-- Task material --
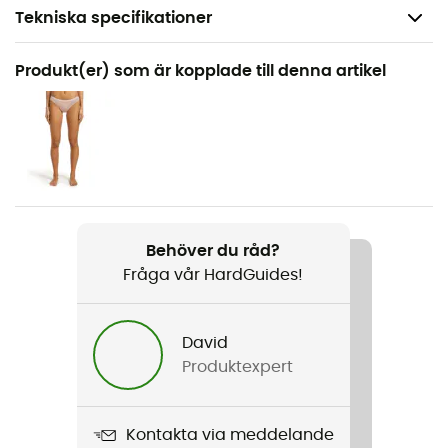
Tekniska specifikationer
Rekommenderad för
Produkt(er) som är kopplade till denna artikel
Vandring / Klättring / Den dagliga
Kön
Dam
Vikt
359 g
Behöver du råd?
Fråga vår HardGuides!
Produktnamn
Microlight Jacket
David
Använd teknologi
Produktexpert
Pertex Quantum
Regntäthet
Kontakta via meddelande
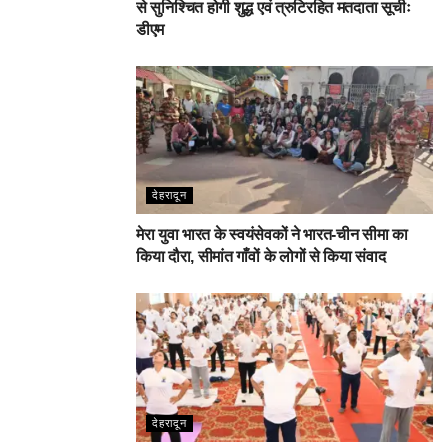
से सुनिश्चित होगी शुद्ध एवं त्रुटिरहित मतदाता सूचीः
डीएम
देहरादून
मेरा युवा भारत के स्वयंसेवकों ने भारत-चीन सीमा का
किया दौरा, सीमांत गाँवों के लोगों से किया संवाद
देहरादून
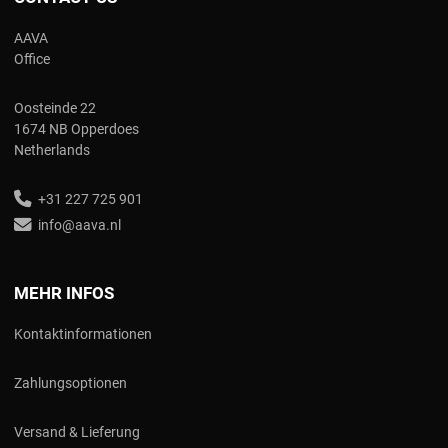
AAVA
Office
Oosteinde 22
1674 NB Opperdoes
Netherlands
+31 227 725 901
info@aava.nl
MEHR INFOS
Kontaktinformationen
Zahlungsoptionen
Versand & Lieferung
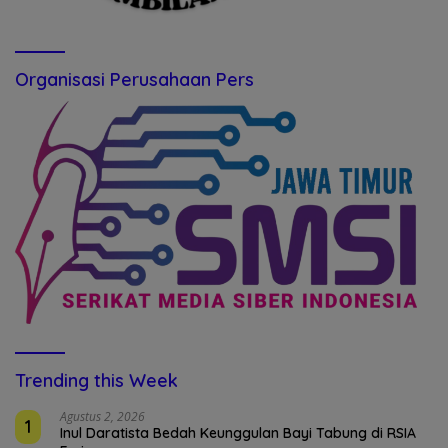
Organisasi Perusahaan Pers
Trending this Week
Agustus 2, 2026
1
Inul Daratista Bedah Keunggulan Bayi Tabung di RSIA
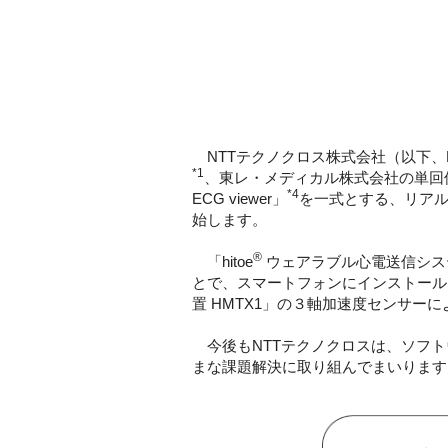
NTTテクノクロス株式会社（以下、
*1
、東レ・メディカル株式会社の単回使用
*4
ECG viewer」
を一式とする、リアル
始します。
®
「hitoe
ウェアラブル心電送信システム
とで、スマートフォンにインストールした
置 HMTX1」の３軸加速度センサ
今後もNTTテクノクロスは、ソフトウェア
まな課題解決に取り組んでまいります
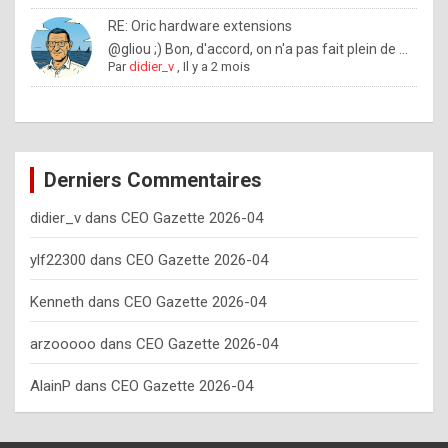
o
RE: Oric hardware extensions
w
@gliou ;) Bon, d'accord, on n'a pas fait plein de ...
Par
didier_v
,
Il y a 2 mois
o
f
t
e
Derniers Commentaires
n
didier_v
dans
CEO Gazette 2026-04
y
o
ylf22300
dans
CEO Gazette 2026-04
u
Kenneth
dans
CEO Gazette 2026-04
s
h
arzooooo
dans
CEO Gazette 2026-04
o
AlainP
dans
CEO Gazette 2026-04
u
l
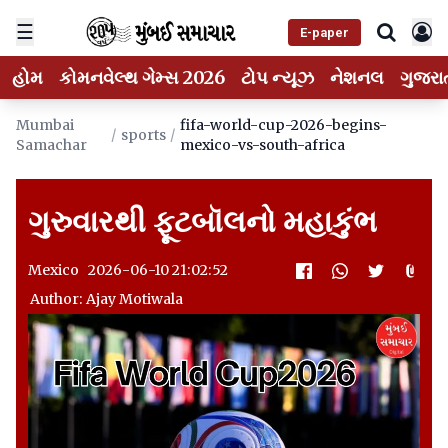
☰
E-paper
હોમ
કોમનવેલ્થ ગેમ્સ 2026
ટોપ ન્યૂઝ
નેશનલ
ગુજરા
Mumbai
fifa-world-cup-2026-begins-
/
sports
/
Samachar
mexico-vs-south-africa
ગુરુવારથી ફૂટબૉલનો મહાકુંભ
Mexico 2026-06-10 21:02:52
Author: Ajay Motiwala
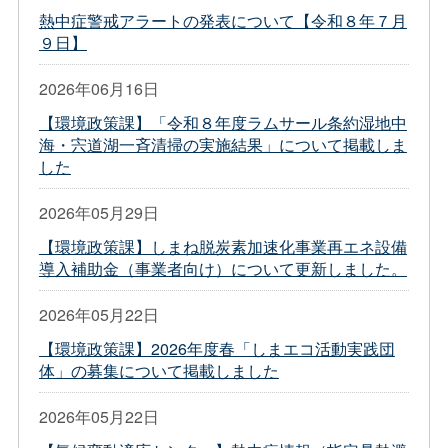
熱中症警戒アラートの発表について【令和８年７月
９日】
2026年06月16日
【環境政策課】「令和８年度ラムサール条約湿地中
海・宍道湖一斉清掃の実施結果」について掲載しま
した
2026年05月29日
【環境政策課】しまね脱炭素加速化事業再エネ設備
導入補助金（事業者向け）について更新しました。
2026年05月22日
【環境政策課】2026年度春「しまエコ活動実践団
体」の募集について掲載しました
2026年05月22日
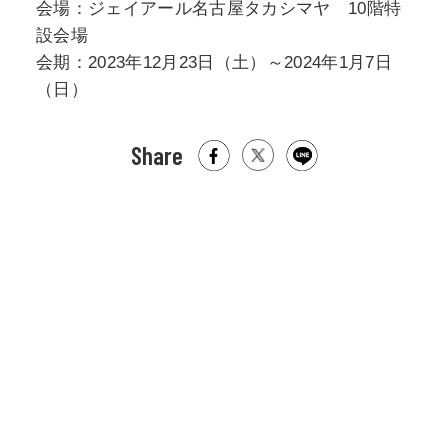
会場：ジェイアール名古屋タカシマヤ 10階特
設会場
会期：2023年12月23日（土）～2024年1月7日
（日）
Share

-- Work item --
Where in the entries above does the word "環境政策課" appear? Copy each line that has it.

-- Solution to this problem --
【環境政策課】「令和８年度ラムサール条約湿地中
【環境政策課】しまね脱炭素加速化事業再エネ設備
【環境政策課】2026年度春「しまエコ活動実践団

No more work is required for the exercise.